A casa de dois andares com piscina e jardim de Sonia Ferreira na costa brasileira foi mais uma vítima do avanço das ondas do Oceano Atlântico, impulsionadas pelas mudanças climáticas.
Em uma visita recente, a aposentada de 80 anos olhou ao redor do monte de escombros deixados pela casa que abandonou antes de ser destruída em 2022 pelas ondas fortes em Atafona, norte do Rio de Janeiro.
“Evitei voltar aqui porque temos muitas lembranças. É muito triste”, disse ela, mostrando no celular imagens da casa que construiu há 45 anos.
O aquecimento global, aliado ao assoreamento do Rio Paraíba, contribuiu para a erosão do litoral de Atafona e causou a destruição de 500 casas, incluindo o desabamento de um prédio de quatro andares à beira-mar.
Esta é apenas uma das inúmeras comunidades litorâneas que perdem suas batalhas para o oceano em toda a extensão dos 8.500 quilômetros de costa atlântica do Brasil.
O nível do mar subiu 13 centímetros na região em torno de Atafona nos últimos 30 anos e poderá subir mais 16 centímetros até 2050, de acordo com o relatório das Nações Unidas “Mares agitados num mundo em aquecimento”, divulgado no mês passado.
Corrida oceânica em direção às comunidades costeiras
Áreas costeiras como Atafona poderão ver o oceano avançar para o interior em até 150 metros nos próximos 28 anos, disse Eduardo Bulhos, geógrafo marinho da Universidade Federal Fluminense.
“A combinação das alterações climáticas e do aquecimento global… com um rio que já não transporta areia para as praias de Atafona, causou uma catástrofe para os seus residentes e não há esperança de que esta situação seja revertida”, disse à Reuters.
Embora dramática, a situação de Atafona não é única no Brasil.
A praia de Ponta Negra, um dos balneários mais populares do nordeste do Brasil, também está encolhendo.
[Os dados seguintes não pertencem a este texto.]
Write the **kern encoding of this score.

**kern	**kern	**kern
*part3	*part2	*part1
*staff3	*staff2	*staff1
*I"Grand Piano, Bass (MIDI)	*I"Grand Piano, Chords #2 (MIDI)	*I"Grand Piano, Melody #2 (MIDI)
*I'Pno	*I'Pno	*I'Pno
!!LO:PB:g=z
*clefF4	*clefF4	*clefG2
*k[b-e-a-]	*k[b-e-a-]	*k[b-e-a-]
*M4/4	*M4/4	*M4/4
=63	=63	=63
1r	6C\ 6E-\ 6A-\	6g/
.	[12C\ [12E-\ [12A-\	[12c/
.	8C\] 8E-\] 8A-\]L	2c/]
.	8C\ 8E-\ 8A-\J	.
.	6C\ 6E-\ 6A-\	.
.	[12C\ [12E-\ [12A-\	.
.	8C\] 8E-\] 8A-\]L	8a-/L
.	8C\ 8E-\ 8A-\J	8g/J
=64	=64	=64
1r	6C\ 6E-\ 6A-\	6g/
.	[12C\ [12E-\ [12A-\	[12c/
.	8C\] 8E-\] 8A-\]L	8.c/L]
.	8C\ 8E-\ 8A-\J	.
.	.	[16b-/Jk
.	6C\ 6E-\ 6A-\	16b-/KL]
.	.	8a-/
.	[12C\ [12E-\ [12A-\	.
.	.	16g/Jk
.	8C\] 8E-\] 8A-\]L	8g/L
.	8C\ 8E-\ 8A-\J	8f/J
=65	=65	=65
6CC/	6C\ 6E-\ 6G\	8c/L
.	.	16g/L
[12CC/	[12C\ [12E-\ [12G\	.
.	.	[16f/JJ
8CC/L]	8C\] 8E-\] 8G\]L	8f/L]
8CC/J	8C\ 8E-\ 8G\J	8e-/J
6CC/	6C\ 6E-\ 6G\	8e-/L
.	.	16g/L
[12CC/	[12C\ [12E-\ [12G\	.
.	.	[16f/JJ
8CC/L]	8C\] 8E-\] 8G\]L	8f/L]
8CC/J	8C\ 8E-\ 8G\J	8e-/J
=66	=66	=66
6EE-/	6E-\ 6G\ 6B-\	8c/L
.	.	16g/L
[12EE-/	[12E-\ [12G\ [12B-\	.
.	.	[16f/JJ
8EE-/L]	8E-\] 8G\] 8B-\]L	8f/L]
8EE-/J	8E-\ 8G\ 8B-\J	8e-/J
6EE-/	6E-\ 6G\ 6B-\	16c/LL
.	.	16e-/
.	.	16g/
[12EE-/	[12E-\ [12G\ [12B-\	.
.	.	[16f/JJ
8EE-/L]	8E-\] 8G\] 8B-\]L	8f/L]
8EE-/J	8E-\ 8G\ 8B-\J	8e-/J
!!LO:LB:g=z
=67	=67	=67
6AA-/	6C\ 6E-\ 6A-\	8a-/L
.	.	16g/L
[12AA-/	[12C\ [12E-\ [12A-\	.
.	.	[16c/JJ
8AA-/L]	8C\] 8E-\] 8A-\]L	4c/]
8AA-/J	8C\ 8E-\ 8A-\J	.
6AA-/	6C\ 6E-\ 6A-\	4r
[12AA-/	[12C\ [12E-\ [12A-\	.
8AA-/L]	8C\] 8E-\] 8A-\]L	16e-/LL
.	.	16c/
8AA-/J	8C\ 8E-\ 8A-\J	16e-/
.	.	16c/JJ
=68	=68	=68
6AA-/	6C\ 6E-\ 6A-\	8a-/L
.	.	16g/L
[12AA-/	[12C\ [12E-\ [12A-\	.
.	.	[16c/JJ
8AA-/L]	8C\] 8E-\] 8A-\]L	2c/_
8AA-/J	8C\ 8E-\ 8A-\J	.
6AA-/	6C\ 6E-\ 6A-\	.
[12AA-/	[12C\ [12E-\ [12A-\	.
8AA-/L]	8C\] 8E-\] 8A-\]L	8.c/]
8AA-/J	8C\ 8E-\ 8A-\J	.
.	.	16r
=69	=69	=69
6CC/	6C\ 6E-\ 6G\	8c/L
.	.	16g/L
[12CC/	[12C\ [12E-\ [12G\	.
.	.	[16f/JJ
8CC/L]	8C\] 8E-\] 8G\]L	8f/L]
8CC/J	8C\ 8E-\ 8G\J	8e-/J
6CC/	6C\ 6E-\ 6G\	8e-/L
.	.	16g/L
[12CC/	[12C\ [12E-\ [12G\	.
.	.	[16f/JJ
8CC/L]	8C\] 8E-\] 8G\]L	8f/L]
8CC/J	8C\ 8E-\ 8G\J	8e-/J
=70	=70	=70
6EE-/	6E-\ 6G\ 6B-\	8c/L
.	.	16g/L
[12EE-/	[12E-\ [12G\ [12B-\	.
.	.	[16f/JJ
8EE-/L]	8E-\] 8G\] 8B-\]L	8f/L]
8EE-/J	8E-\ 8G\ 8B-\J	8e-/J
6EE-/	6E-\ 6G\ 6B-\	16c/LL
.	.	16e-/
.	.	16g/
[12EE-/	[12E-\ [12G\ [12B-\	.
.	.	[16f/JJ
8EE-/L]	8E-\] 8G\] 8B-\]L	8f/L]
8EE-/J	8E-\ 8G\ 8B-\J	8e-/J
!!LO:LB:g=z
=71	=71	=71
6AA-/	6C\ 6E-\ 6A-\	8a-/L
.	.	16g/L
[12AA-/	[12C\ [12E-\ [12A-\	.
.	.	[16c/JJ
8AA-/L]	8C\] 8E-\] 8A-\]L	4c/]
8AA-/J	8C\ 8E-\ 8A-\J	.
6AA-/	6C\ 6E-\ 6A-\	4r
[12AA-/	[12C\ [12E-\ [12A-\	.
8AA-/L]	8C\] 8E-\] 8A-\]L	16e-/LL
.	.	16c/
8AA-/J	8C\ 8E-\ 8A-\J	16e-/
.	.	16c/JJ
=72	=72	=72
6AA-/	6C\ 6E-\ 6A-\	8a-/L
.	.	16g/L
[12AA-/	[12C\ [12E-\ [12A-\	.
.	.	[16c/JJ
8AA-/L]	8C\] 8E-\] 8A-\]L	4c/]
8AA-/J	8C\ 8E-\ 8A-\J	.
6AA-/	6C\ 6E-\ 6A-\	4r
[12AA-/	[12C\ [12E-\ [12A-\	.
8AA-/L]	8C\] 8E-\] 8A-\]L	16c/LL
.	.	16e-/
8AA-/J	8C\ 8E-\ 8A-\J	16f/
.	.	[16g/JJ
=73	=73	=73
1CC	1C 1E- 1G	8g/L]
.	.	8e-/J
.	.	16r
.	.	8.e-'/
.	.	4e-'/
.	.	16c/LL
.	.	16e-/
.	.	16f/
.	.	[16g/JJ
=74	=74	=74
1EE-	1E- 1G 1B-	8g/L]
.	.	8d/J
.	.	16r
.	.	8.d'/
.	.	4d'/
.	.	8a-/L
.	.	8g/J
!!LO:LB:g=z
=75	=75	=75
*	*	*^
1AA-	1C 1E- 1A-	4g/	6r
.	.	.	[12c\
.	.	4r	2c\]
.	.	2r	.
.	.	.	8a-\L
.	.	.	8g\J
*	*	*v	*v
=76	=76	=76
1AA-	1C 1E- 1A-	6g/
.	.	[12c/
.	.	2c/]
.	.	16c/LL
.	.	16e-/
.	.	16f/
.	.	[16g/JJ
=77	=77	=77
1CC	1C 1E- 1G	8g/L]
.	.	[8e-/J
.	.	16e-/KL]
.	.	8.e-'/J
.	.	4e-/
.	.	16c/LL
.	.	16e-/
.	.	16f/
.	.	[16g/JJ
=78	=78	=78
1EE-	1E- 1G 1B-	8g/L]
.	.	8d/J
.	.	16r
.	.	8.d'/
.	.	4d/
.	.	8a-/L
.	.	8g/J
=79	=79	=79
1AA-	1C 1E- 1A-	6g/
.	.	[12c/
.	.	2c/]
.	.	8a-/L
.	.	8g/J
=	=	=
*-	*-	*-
Nas últimas duas décadas, perdeu 15 metros de areia branca para o mar. O governo local está trazendo areia de outros lugares, num esforço dispendioso para recuperar a praia.
Na foz do poderoso rio Amazonas, um ecossistema frágil está ameaçado pela perda de biodiversidade, uma vez que o rio perdeu força na seca mais severa de que há registo na região, deixando a água salgada do oceano avançar rio acima.
“A água salgada chega mais acima no rio e isso vai mudar toda a biodiversidade daquela área”, disse o oceanógrafo Ronaldo Christofoletti, da Universidade Federal de São Paulo.
No ano passado, a água salgada chegou rio acima até Macapá, uma cidade a 150 quilómetros da foz do Amazonas, matando peixes de água doce e impactando as comunidades piscatórias locais.
Mudanças climáticas causam enorme aumento no nível do mar
O Painel Intergovernamental sobre Alterações Climáticas (IPCC), o órgão da ONU que avalia a ciência relacionada com as alterações climáticas, informou que o nível do mar está a subir mais rapidamente do que nunca, com a taxa mais do que duplicando nos últimos 10 anos, para 0,48 centímetros por ano, em comparação com para 0,21 centímetros anualmente de 1993 a 2002.
Christofoletti disse que a perda de terras nas cidades costeiras e nas praias é inevitável com a subida do mar, questionando por que o planeamento urbano não se adaptou.
“É chocante ver casas sendo destruídas em Atafona. Mas não era suposto construir casas lá. Deveria ter mata, mangal, banco de areia, ecossistemas que estariam naturalmente preparados para aguentar o mar”, disse.